**Work to be completed:**
Look through the entries below and say how many lines contain the string "Services". Give the number only.

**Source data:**

________________________________________

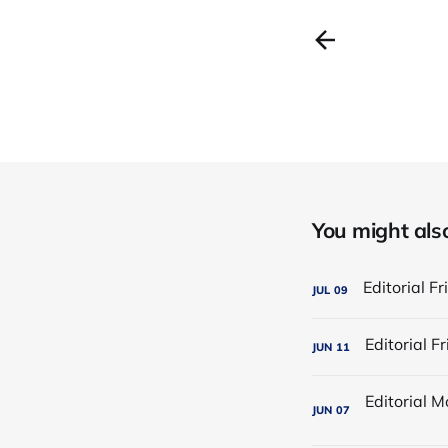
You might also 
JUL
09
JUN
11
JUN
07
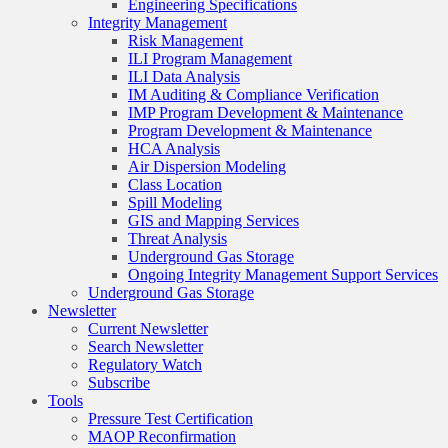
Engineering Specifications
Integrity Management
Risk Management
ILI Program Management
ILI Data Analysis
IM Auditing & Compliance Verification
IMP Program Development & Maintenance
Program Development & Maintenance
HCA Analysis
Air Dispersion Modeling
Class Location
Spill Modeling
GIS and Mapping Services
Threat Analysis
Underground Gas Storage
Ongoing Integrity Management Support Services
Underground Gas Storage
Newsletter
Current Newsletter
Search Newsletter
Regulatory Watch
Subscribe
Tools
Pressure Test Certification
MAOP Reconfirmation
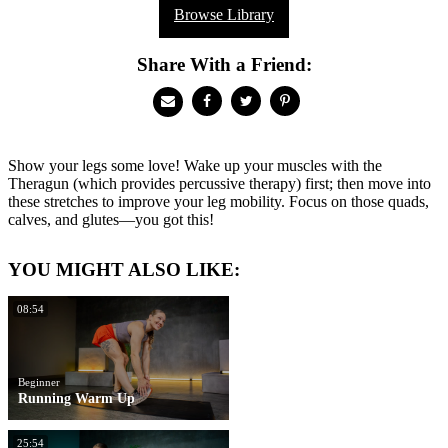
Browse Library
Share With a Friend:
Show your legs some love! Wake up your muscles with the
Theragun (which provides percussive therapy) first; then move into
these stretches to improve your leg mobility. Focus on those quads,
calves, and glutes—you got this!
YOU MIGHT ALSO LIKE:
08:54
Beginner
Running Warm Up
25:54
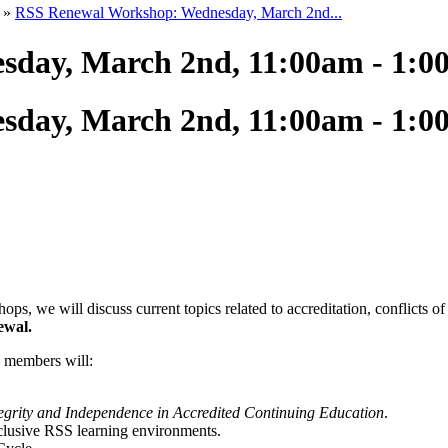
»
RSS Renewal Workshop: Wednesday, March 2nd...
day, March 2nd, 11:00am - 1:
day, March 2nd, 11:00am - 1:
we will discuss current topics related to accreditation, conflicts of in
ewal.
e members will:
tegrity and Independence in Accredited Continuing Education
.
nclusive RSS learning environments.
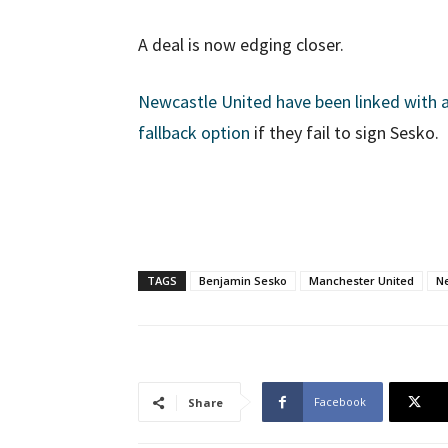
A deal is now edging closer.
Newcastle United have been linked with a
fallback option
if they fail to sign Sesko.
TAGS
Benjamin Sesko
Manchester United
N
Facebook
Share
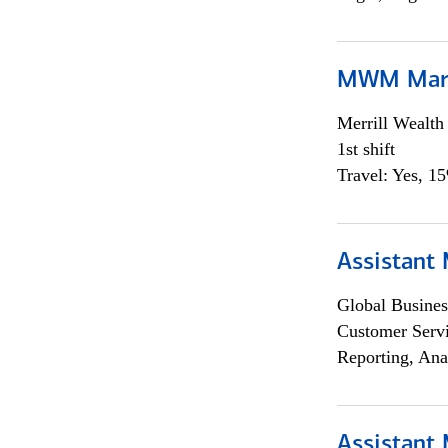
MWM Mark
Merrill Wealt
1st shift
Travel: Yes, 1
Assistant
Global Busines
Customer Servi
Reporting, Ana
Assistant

________________________________________

**Written reply:**
2